DOCUMENT SEGMENT:
The managed I/O connector is an Apache Beam transform that provides a common API for creating sources and sinks.
Overview
You create the managed I/O connector using Apache Beam code, just like any other I/O connector. You specify a source or sink to instantiate and pass in a set of configuration parameters. You can also put the configuration parameters into a YAML file and provide a URL to the file.
On the backend, Dataflow treats the managed I/O connector as a service, which allows Dataflow to manage runtime operations for the connector. You can then focus on the business logic in your pipeline, rather than managing these details.
For more information about the managed I/O API, see Managed
in the
Apache Beam Java SDK documentation.
Dynamic destinations
For some sinks, the managed I/O connector can dynamically select a destination based on field values in the incoming records.
To use dynamic destinations, provide a template string for the destination. The
template string can include field names within curly brackets, such as
"tables.{field1}"

INSTRUCTIONS FOR THE TASK:
Answer these questions about the managed I/O connector text, one per line:
1. Apart from passing configuration parameters in code, where can they be placed?
2. How does Dataflow treat the connector on the backend?
3. For some sinks, on what basis can the connector dynamically select a destination?

INFORMATION SUPPLIED:
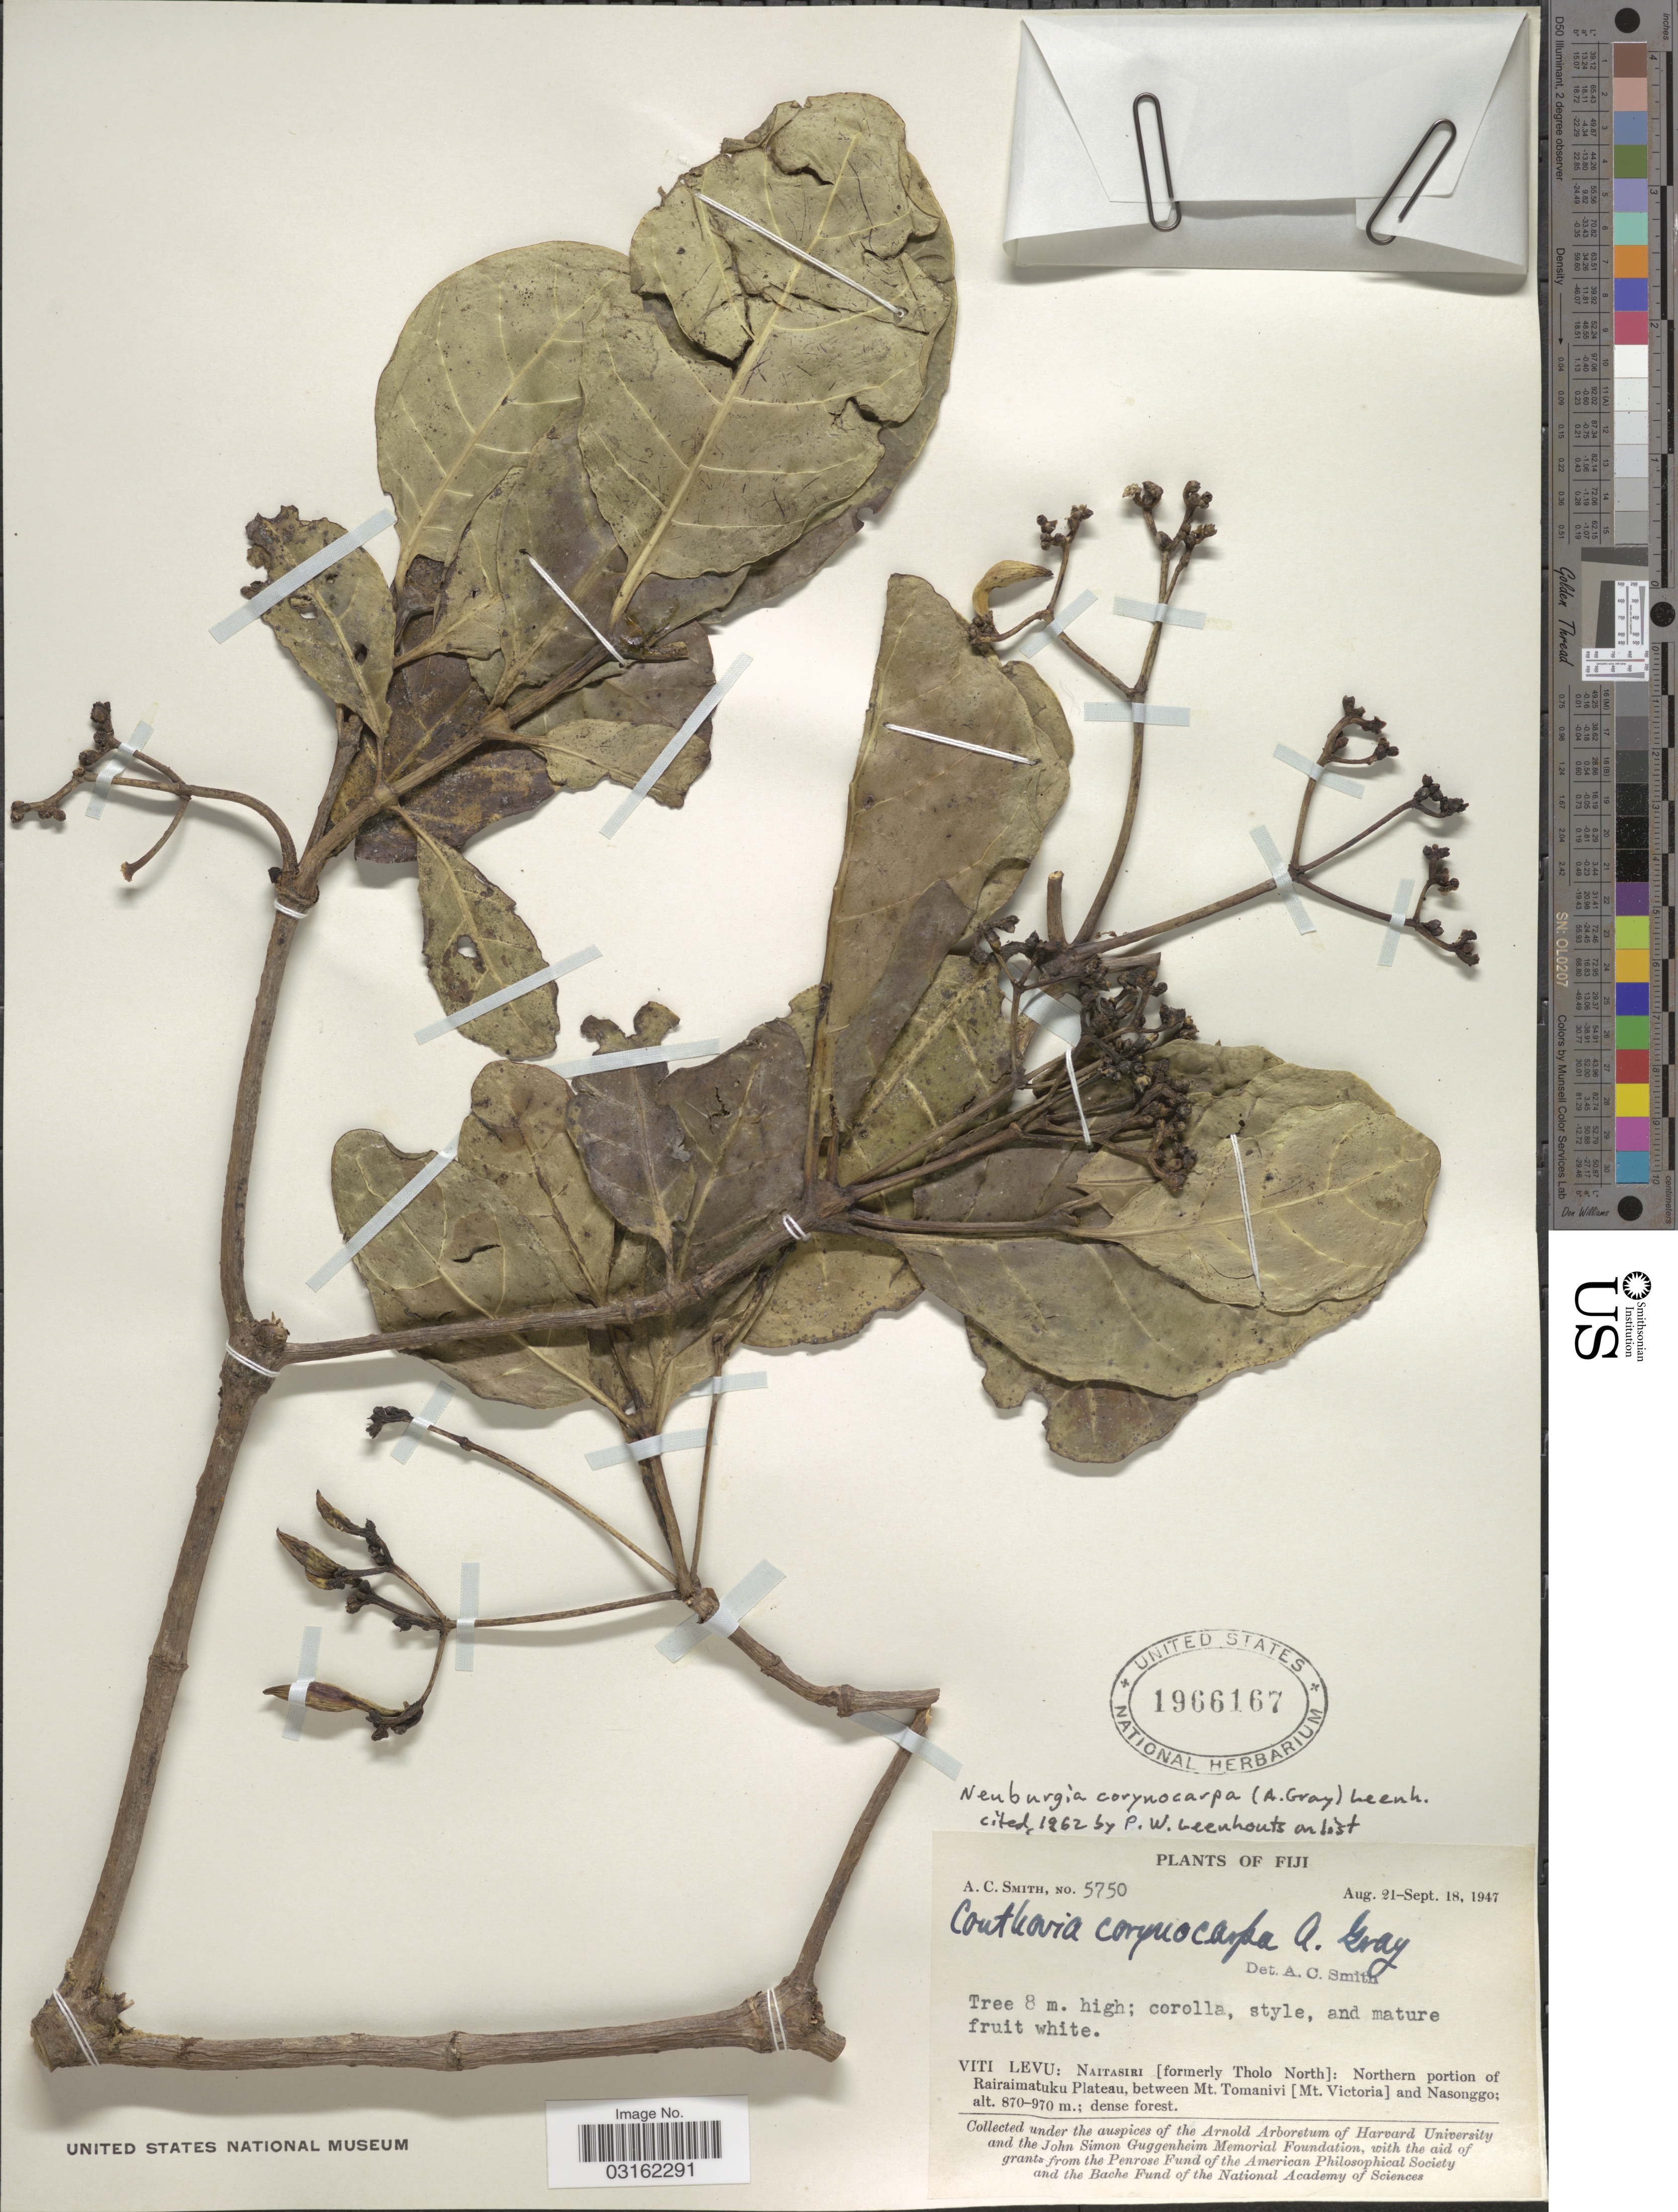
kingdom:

--

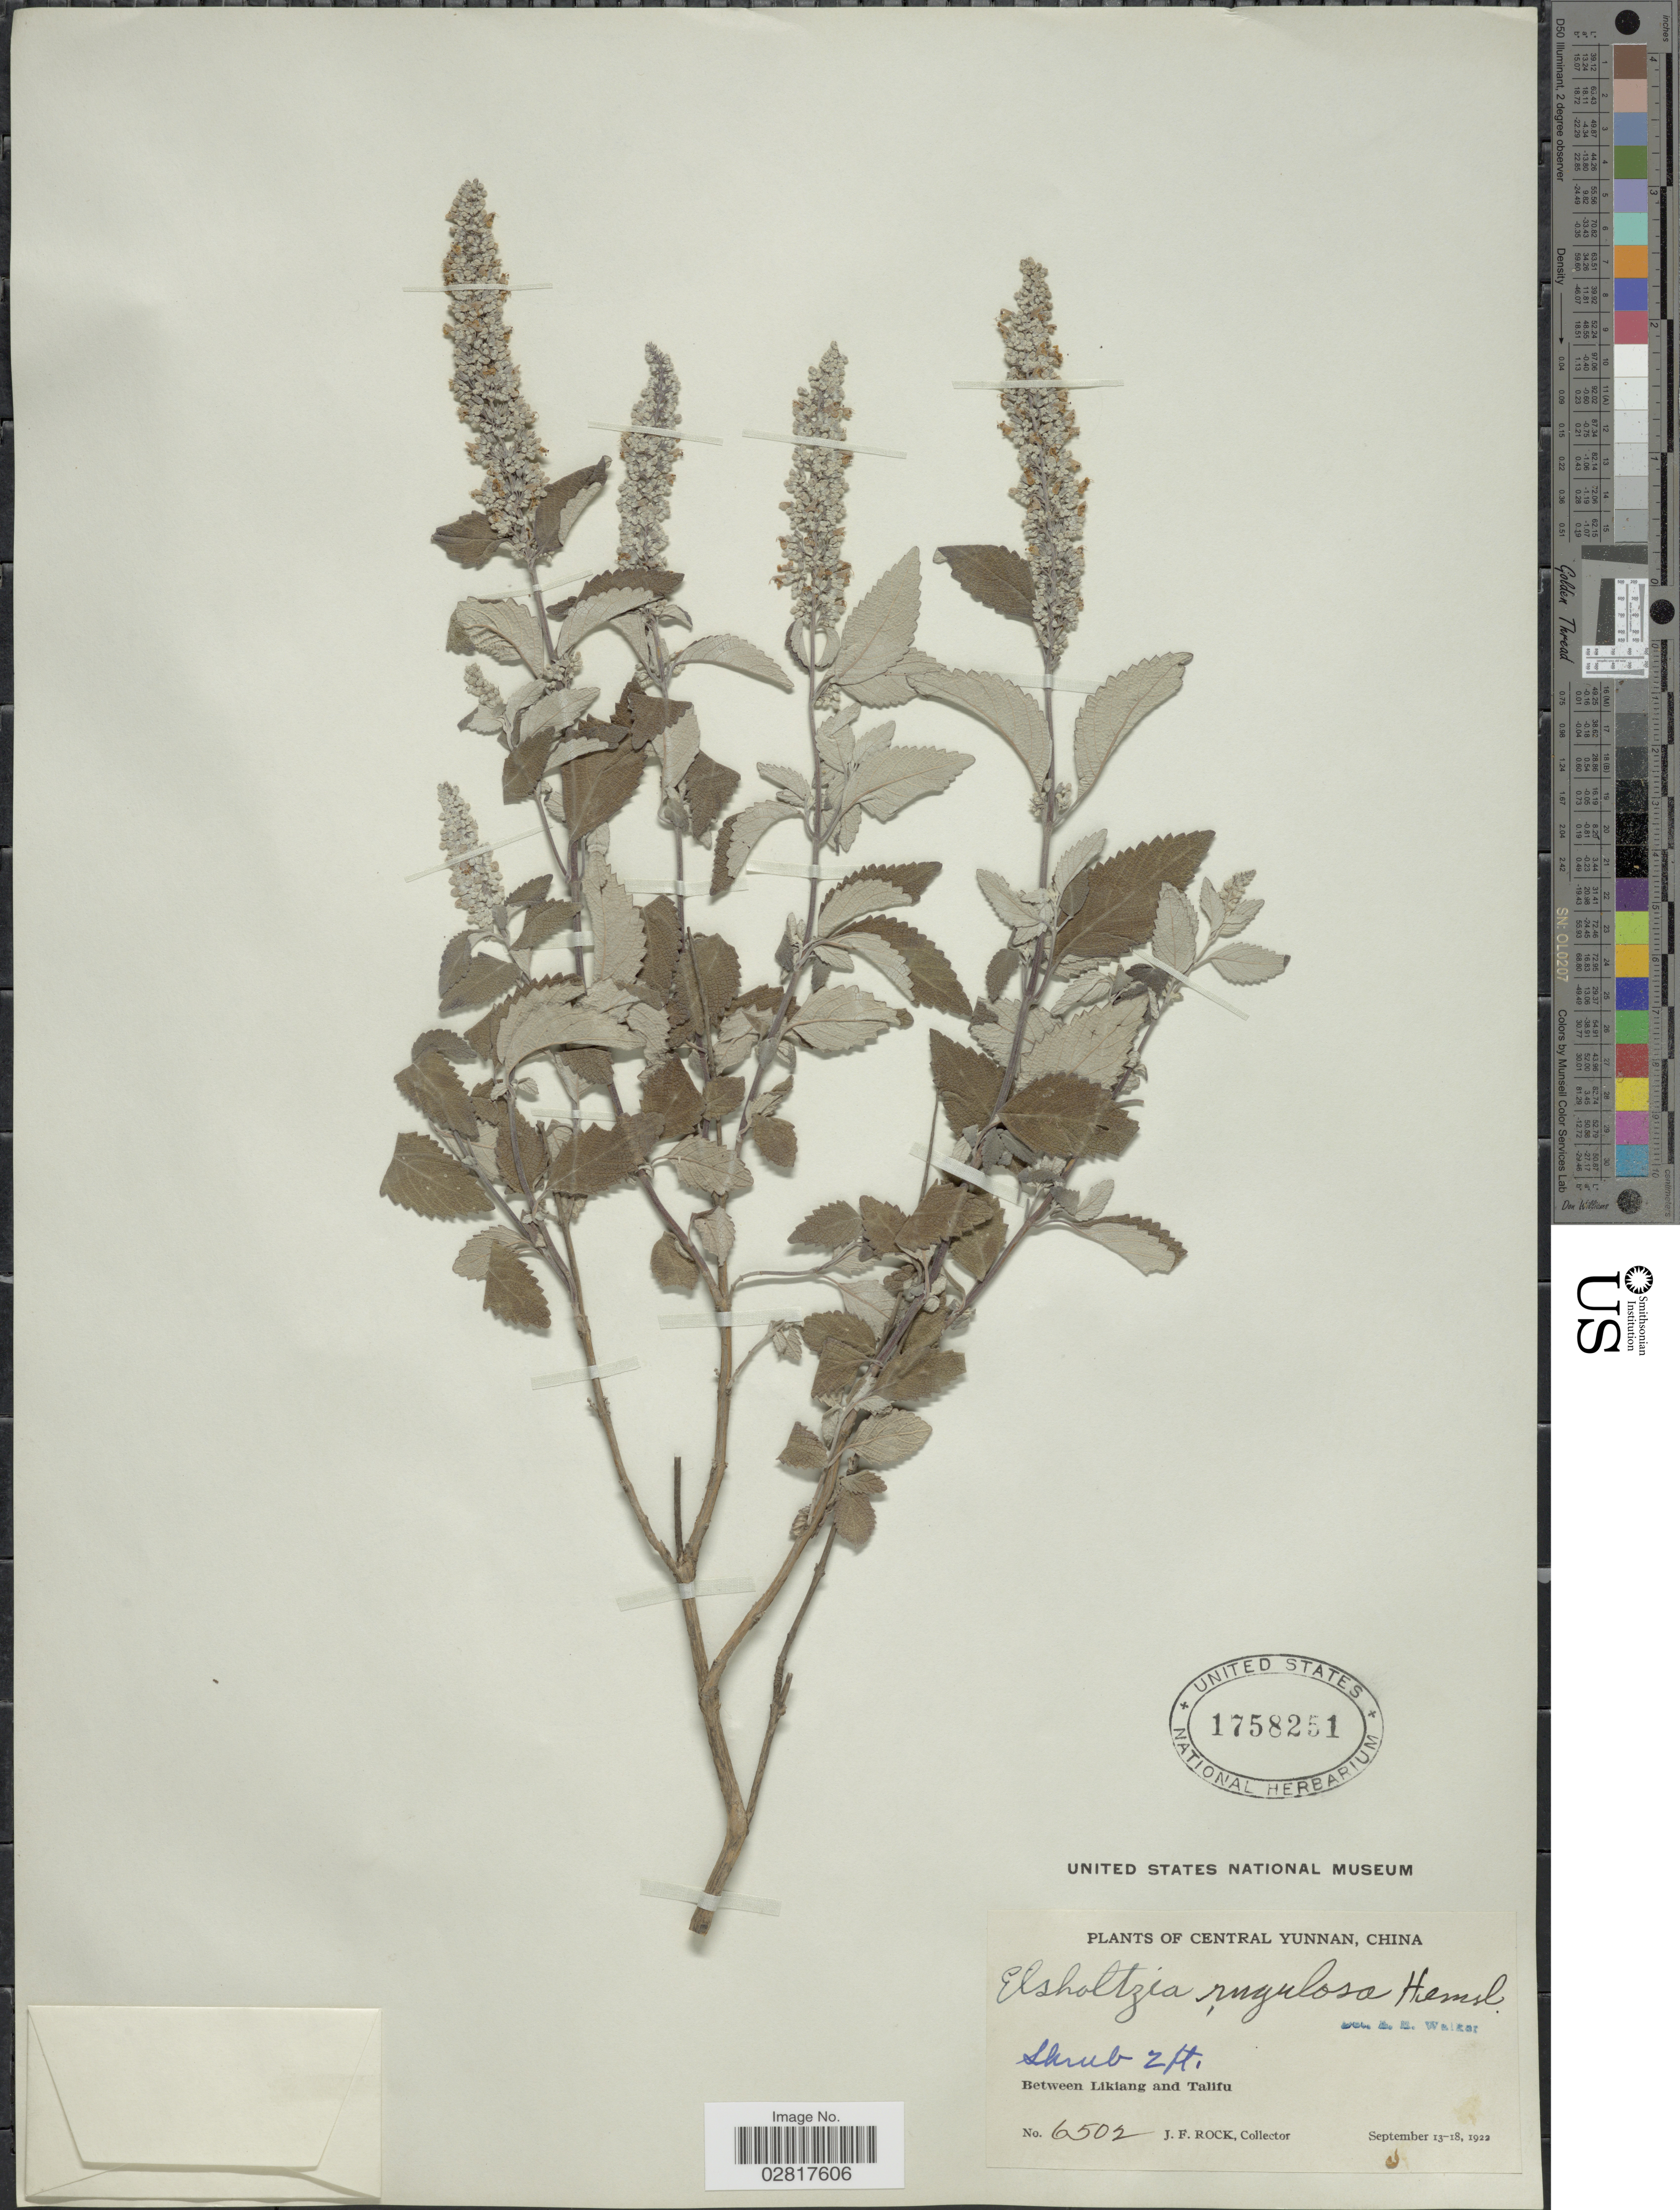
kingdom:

PROBLEM SOLUTION:
1. In a YAML file, with a URL to the file provided.
2. As a service, which allows Dataflow to manage runtime operations for the connector.
3. On field values in the incoming records.